“Nenhuma empresa investe num país que está deliberadamente destruindo seu mercado interno”, diz o jornalista Leonardo Attuch, editor do 247. “E não adianta culpar o custo do trabalho no Brasil, porque Henry Ford defendia trabalhadores bem-pagos para que todos pudessem comprar seus automóveis”
12 de janeiro de 2021, 08:31 h Atualizado em 12 de janeiro de 2021, 08:41
(Foto: Reuters)
Depois de 103 anos, a Ford decidiu fechar todas as suas fábricas no Brasil. Para algumas vozes da direita, como a do general Mourão, a empresa é a vilã da história, porque abandona o País depois de muitos anos lucrando no Brasil (especialmente durante aquela “década” de ouro). Para setores da esquerda, a montadora também tem culpa no cartório, porque só investiu no Brasil enquanto conseguiu extrair incentivos fiscais.
Comecemos por Mourão, cuja fala revela total desconhecimento sobre o que é a atividade empresarial. Nenhuma empresa, no Brasil e no mundo, vive das glórias do passado. Só se investe ou se mantém algo em atividade, mesmo quando há prejuízos transitórios, quando se confia no dia de amanhã. Se a Ford está saindo do Brasil depois de 103 anos, isso significa que a empresa não enxerga futuro algum no País. É esta uma visão acertada ou equivocada? A julgar pela “ciência” econômica de um país cuja elite que promove golpes de estado para reduzir salários e seu próprio mercado interno, faz todo o sentido ir embora. Basta lembrar da lógica de Henry Ford, que defendia trabalhadores bem-pagos para que todos pudessem comprar seus automóveis. Se no Brasil as reformas trabalhistas visam empobrecer trabalhadores e a política econômica destrói o mercado interno, qual é a lógica de permanecer nesta terra arrasada?
Passemos agora ao discurso de setores da esquerda. Em vez de atacar a ausência de governo federal e a destruição econômica produzida por Jair Bolsonaro e Paulo Guedes, muitos estão preferindo fazer um acerto de contas em relação ao passado. O motivo é o fato de o ex-governador gaúcho Olívio Dutra, do PT, não ter aceito a faca no pescoço da Ford, que acabou investindo na Bahia - o que acabou custando a reeleição de Dutra, em 2002, quando ele foi derrotado por Germano Rigotto, do MDB, após intensa campanha midiática.

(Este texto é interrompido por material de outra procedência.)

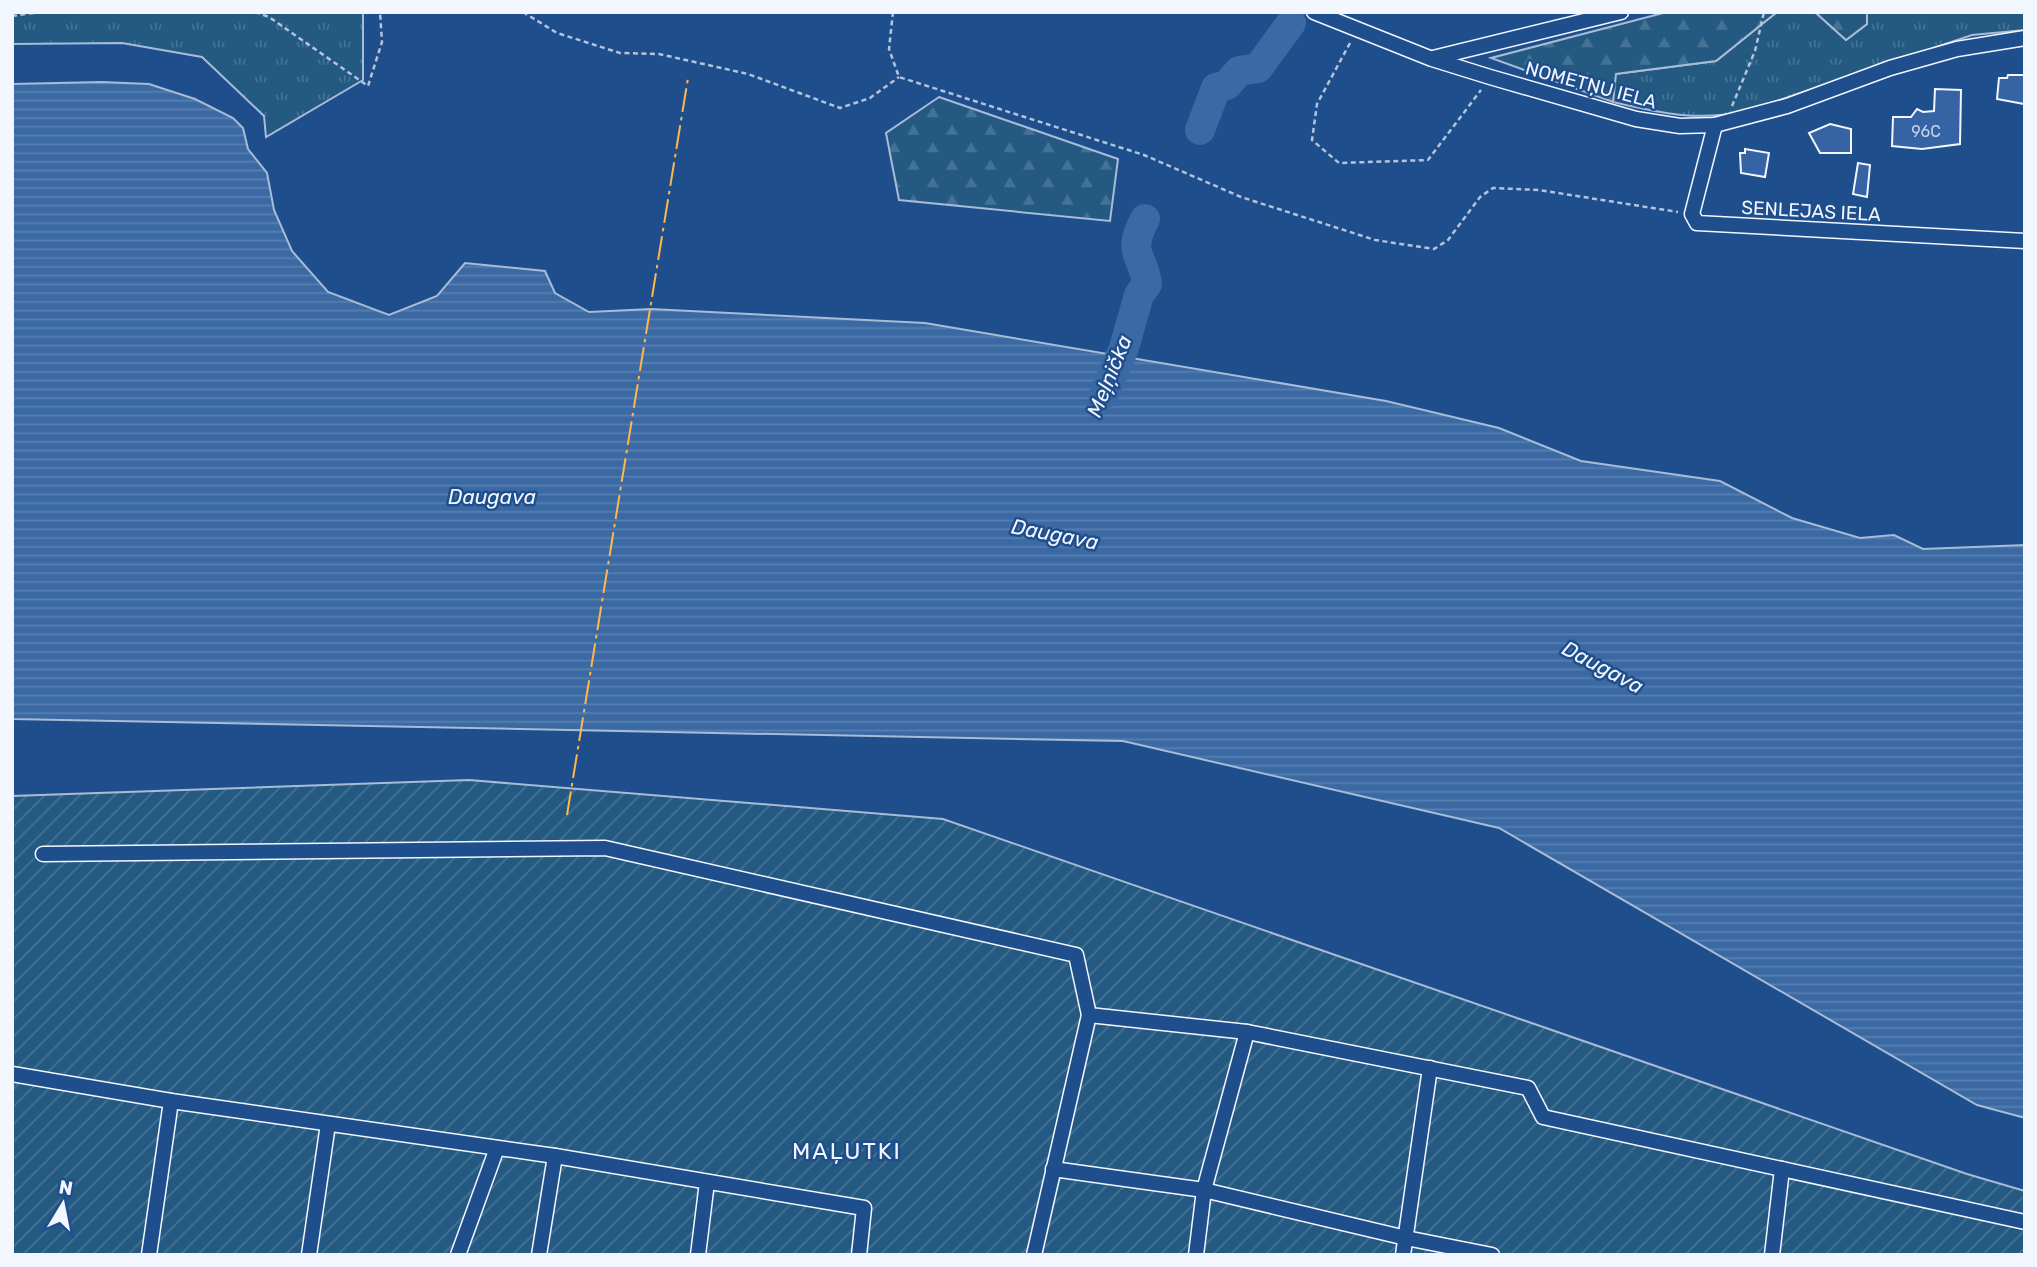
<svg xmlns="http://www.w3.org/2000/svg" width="2037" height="1267" viewBox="0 0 2037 1267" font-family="Rubik,sans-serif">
  <defs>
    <pattern id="grass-tufts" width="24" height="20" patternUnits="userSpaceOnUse" patternTransform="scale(1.75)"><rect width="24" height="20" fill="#245a82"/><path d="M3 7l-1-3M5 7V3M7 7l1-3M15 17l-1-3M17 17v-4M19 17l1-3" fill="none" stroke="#447295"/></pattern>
    <pattern id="forest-firs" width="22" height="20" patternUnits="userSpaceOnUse" patternTransform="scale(1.75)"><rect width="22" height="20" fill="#245a82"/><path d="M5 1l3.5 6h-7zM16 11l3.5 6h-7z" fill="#447295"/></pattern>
    <pattern id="garden-furrows" width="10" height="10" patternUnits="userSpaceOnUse" patternTransform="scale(1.75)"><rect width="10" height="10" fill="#245a82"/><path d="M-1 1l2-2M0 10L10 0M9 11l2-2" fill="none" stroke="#447295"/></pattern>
    <pattern id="water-rules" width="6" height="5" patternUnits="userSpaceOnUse" patternTransform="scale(1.75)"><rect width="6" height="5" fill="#3b69a3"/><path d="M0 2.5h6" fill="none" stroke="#587fb1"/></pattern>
  </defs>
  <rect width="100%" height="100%" fill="#1f4e8c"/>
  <g fill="url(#grass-tufts)" stroke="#a8bbd7" stroke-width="2">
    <polygon points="12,12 363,12 363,80 266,137 264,116 202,57 122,43 12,44"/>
    <path d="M 1777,12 L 1815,12 L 1846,40 L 1867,24 L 1867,12 L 2025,12 L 2025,30 L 1972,35 L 1744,112 C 1694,121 1661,113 1613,102 L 1615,74 L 1716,61 Z"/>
  </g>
  <g fill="url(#forest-firs)" stroke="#a8bbd7" stroke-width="2">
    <polygon points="1667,12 1777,12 1716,61 1616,74 1613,102 1491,58"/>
    <polygon points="1815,12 1867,12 1867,24 1846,40"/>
    <polygon points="939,97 1118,159 1110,221 899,200 886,133"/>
  </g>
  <polygon fill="url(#garden-furrows)" stroke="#a8bbd7" stroke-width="2" points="469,780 943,819 1967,1174 2025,1191 2025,1255 12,1255 12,796"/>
  <polygon fill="url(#water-rules)" stroke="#a8bbd7" stroke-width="2" points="102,82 149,84 195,99 233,118 243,128 248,149 267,173 274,210 292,251 328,292 389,315 437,296 465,263 545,271 555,293 589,312 651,309 925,323 1386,401 1499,428 1581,461 1720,481 1792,518 1860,538 1894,535 1923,549 2025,545 2025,1118 1977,1105 1499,828 1123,741 12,719 12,84"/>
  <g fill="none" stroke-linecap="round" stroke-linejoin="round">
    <g stroke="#3b69a3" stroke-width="30">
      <polyline points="1200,130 1216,88 1227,85 1239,71 1258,68 1291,23"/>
      <path d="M 1104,394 L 1124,348 L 1139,295 L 1147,284 C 1143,253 1126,255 1145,219"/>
    </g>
  </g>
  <g fill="#3563a3" stroke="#f2f6ff" stroke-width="2">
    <polygon points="2008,75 2025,75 2024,104 1997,99 1999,78 2007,78"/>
    <polygon points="1935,89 1961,90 1960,144 1922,149 1892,146 1893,117 1911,117 1917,109 1923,112 1934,111"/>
    <polygon points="1830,124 1851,129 1851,153 1820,153 1809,133"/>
    <polygon points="1745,149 1769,153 1765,177 1741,173 1740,153 1745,153"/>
    <polygon points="1858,163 1870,165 1867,197 1853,194"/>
  </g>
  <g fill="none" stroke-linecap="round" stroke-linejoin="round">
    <defs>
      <g id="minor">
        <polyline points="1314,12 1432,59 1490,77 1636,119 1680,126 1715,125 1787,106 1890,68 1957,49 2025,38"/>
        <polyline points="1433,58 1621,12"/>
        <polyline points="1715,125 1692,214 1697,223 2025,241"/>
        <polyline points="43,854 605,848 1076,955 1089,1015 1247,1032 1528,1088 1543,1117 2025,1222"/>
        <polyline points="12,1074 171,1101 555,1156 864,1208 859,1255"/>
        <polyline points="1053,1169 1204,1190 1406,1238 1492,1255"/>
        <polyline points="149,1255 171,1101"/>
        <polyline points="309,1255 328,1124"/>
        <polyline points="458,1255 497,1148"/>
        <polyline points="539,1255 555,1156"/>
        <polyline points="698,1255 707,1182"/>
        <polyline points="1034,1255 1089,1015"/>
        <polyline points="1196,1255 1204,1190 1247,1032"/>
        <polyline points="1403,1255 1430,1068"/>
        <polyline points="1772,1255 1782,1169"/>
      </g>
    </defs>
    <use href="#minor" stroke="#f2f6ff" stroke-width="17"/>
    <g stroke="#b3c4dc" stroke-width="2.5" stroke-dasharray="5 3.5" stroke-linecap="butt">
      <polyline points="255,12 269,17 368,86 382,42 380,12"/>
      <polyline points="523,12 557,33 620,53 659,54 748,74 840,108 870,98 899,77"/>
      <polyline points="893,12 889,49 899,77 1144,155 1241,197 1375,240 1434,249 1448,240 1480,197 1493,188 1539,190 1678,212"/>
      <polyline points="12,16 40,12"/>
      <polyline points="1350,43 1317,104 1312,140 1339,163 1428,160 1481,90"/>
      <polyline points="1732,106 1755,51 1764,12"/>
    </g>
    <use href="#minor" stroke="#1f4e8c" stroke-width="14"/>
    <polyline stroke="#ffb74d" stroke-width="2" stroke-dasharray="24 5 3.5 5" stroke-linecap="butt" points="567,815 688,78"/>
  </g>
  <g text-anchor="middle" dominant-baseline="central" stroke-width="5" stroke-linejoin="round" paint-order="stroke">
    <g font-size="16" fill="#c3d1e8">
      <text x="1926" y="131">96C</text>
    </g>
    <g font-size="19" fill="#f2f6ff" stroke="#1f4e8c">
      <text transform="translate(1591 85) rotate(15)">NOMETŅU IELA</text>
      <text transform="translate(1811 211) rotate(3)">SENLEJAS IELA</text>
    </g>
    <g font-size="21" font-style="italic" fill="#f2f6ff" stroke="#1f4e8c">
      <text transform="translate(1109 376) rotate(-68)">Meļņička</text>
      <text x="492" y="496">Daugava</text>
      <text transform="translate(1055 534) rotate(11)">Daugava</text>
      <text transform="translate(1603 667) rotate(28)">Daugava</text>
    </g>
    <g font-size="23" letter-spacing="2" fill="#f2f6ff" stroke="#1f4e8c">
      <text x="847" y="1151">MAĻUTKI</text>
    </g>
  </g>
  <rect width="2037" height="1267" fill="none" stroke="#f2f6ff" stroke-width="28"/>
  <g transform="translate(63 1204) rotate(10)" stroke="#1f4e8c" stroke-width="5" paint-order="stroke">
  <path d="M0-5L12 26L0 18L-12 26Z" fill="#f2f6ff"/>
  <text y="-10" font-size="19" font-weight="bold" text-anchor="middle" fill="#f2f6ff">N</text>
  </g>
</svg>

Dutra tinha razão? Certamente, sim. Empresas privadas são predatórias, extorquem governos em busca de incentivos fiscais, mas, ainda assim, geram ganhos econômicos colaterais. E quem mais se beneficiou do ciclo Ford na Bahia foram justamente os governos progressistas de Jaques Wagner, que foi sucedido pelo atual governador Rui Costa, ambos do PT. Como Rui sabe da importância de se manter um polo automotivo, e de seu efeito multiplicador na economia, ele já corre atrás de uma montadora chinesa para instalar na fábrica de Camaçari (BA). O mesmo esforço será feito pelo governador cearense Camilo Santana, também do PT, que buscará investidores para a fábrica da Ford/Troller em Horizonte (CE).
A realidade é uma só: desde o golpe de 2016, articulado pelo PSDB e pelo MDB, sob o beneplácito das instituições e com apoio das forças armadas, o mercado interno brasileiro vem sendo deliberadamente destruído. Já se foram as empresas de engenharia, a indústria naval e agora a Ford começa a puxar a fila das montadoras. Enquanto esse processo de destruição nacional não for contido, não adianta culpar empresários malvados.